Redpanda’s Raft consensus isn’t just about picking a leader; it’s about ensuring that every node in the cluster agrees on who the leader is, even when nodes are failing, joining, or experiencing network partitions.
Let’s watch a cluster of three Redpanda nodes (node1, node2, node3) elect a leader. Imagine they’ve just started up. No one is the leader yet.
# On node1
rpk cluster config get --format json | jq '.raft.id'
# Example output: null (no leader yet)
# On node2
rpk cluster config get --format json | jq '.raft.id'
# Example output: null
# On node3
rpk cluster config get --format json | jq '.raft.id'
# Example output: null
Now, one node, say node1, will proactively initiate the election process by becoming a "candidate." It increments its "term" number (a logical clock for the cluster) and sends "RequestVote" RPCs to all other nodes.
# On node1 (after it becomes a candidate)
# Internally, Redpanda logs will show:
# "Sending RequestVote to node2 with term X"
# "Sending RequestVote to node3 with term X"
When node2 and node3 receive this RequestVote RPC, they check if the candidate’s term (X) is greater than or equal to their current term. If it is, and if they haven’t already voted in this term, they grant their vote to node1. They then reply with a "VoteResponse" indicating success.
# On node2 (receiving RequestVote from node1)
# Internally, Redpanda logs will show:
# "Received RequestVote from node1, granting vote for term X"
# On node3 (receiving RequestVote from node1)
# Internally, Redpanda logs will show:
# "Received RequestVote from node1, granting vote for term X"

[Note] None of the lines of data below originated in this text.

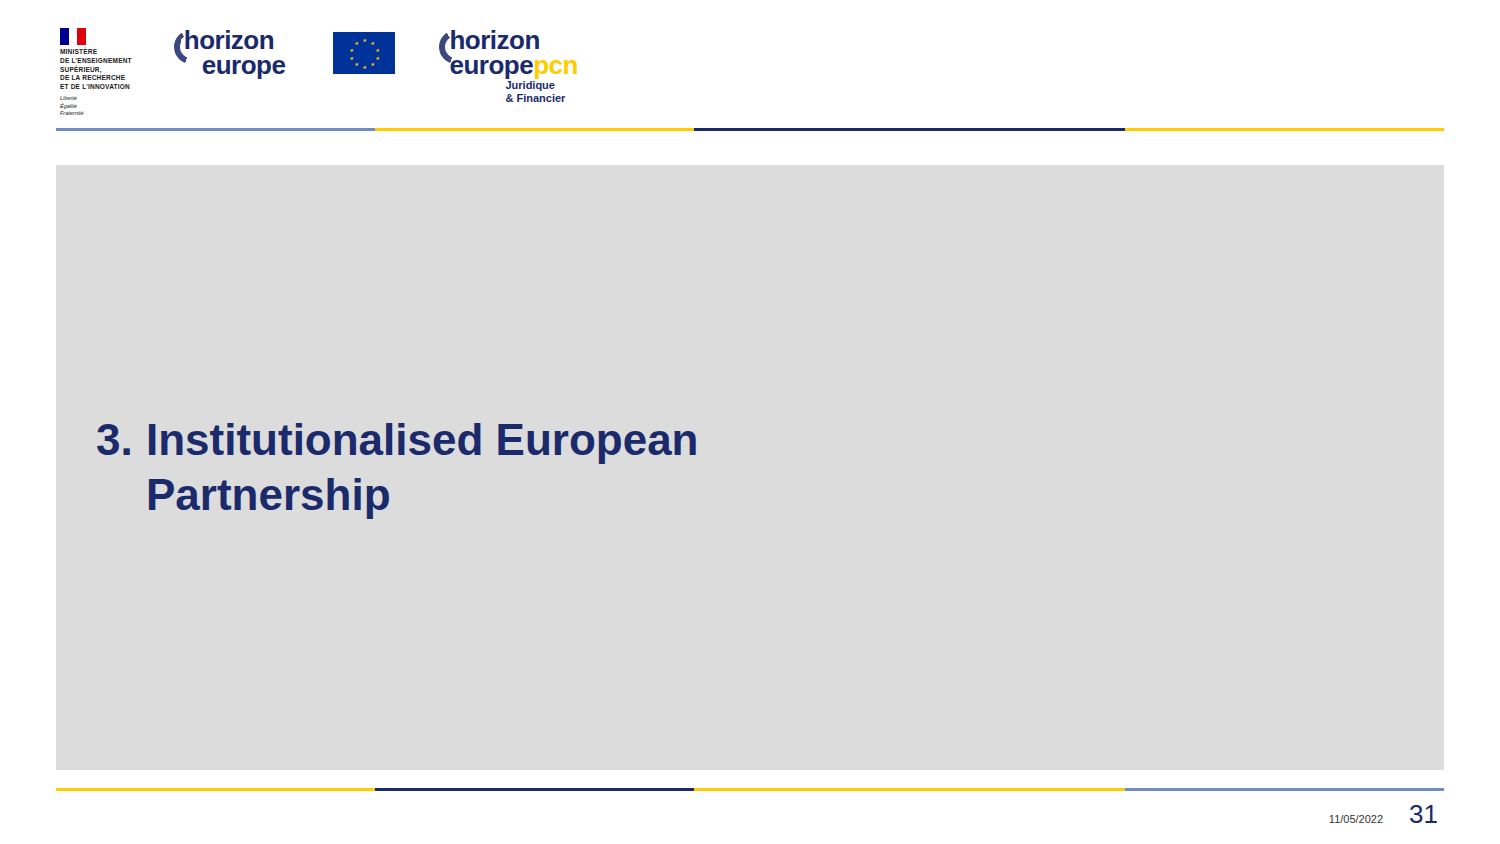MINISTÈRE
DE L'ENSEIGNEMENT
SUPÉRIEUR,
DE LA RECHERCHE
ET DE L'INNOVATION
Liberté
Égalité
Fraternité
horizon
europe
★ ★ ★ ★ ★ ★ ★ ★ ★ ★
horizon
europepcn
Juridique
& Financier
3. Institutionalised European
Partnership
11/05/2022
31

If node1 receives votes from a majority of the nodes in the cluster (in this case, 2 out of 3), it transitions to the "leader" state. It then starts sending "AppendEntries" heartbeats to all other nodes to assert its leadership and replicate any new data.
# On node1 (after receiving enough votes)
# Internally, Redpanda logs will show:
# "Became leader for term X"
# "Sending AppendEntries heartbeat to node2"
# "Sending AppendEntries heartbeat to node3"
# On node1
rpk cluster config get --format json | jq '.raft.id'
# Example output: "node1" (or its UUID)
# On node2
rpk cluster config get --format json | jq '.raft.id'
# Example output: "node1" (or its UUID)
# On node3
rpk cluster config get --format json | jq '.raft.id'
# Example output: "node1" (or its UUID)
The key to Raft is that a node can only become leader if it has received votes from a majority. This ensures that there’s never more than one leader in a given term. If a node receives an AppendEntries RPC from a different node claiming to be the leader in a higher term, it will reject the current leader and step down, potentially initiating a new election.
The crucial part of Redpanda’s Raft implementation is how it handles the configuration changes. When you add or remove nodes, the cluster doesn’t immediately re-elect. Instead, the leader orchestrates a joint consensus configuration change. This involves a two-phase commit: first, a configuration where both the old and new configurations are valid (meaning a majority can be formed from either set of nodes), and then, once that’s committed by a majority, the new configuration becomes active. This prevents situations where a split-brain scenario could occur during configuration transitions.
The rpk cluster config command is your window into this. It shows the current raft.id (which is the ID of the leader) and the raft.conf which details the current membership of the cluster. When you use rpk cluster config bootstrap or rpk cluster join, you’re essentially telling a node about the existing cluster’s configuration and its potential leader, which helps it synchronize and participate in consensus.
The Raft algorithm is designed to be fault-tolerant, but it relies on a consistent view of the cluster membership. If a node thinks it’s part of the cluster but the actual leader doesn’t, or if network partitions prevent communication, you can run into issues.
If you’re seeing rpk cluster config get return null for the raft.id for an extended period, it usually means a leader hasn’t been successfully elected. This often happens if new nodes can’t reach any existing nodes to request votes or if the initial bootstrap configuration was incorrect and no node has enough peers to form a majority. In such cases, you’d typically check Redpanda’s logs on each node for RequestVote and VoteResponse messages to see where the communication is breaking down.
Understanding the term numbers and the majority rule is paramount. A candidate only wins if it gets votes from more than half of the current cluster members. This is why a node that is partitioned away cannot become a leader and also cannot prevent the remaining nodes from electing a new leader.
The next concept you’ll likely encounter is how Raft handles log replication, which is the mechanism by which the leader ensures all nodes have the same sequence of operations applied to their state machines.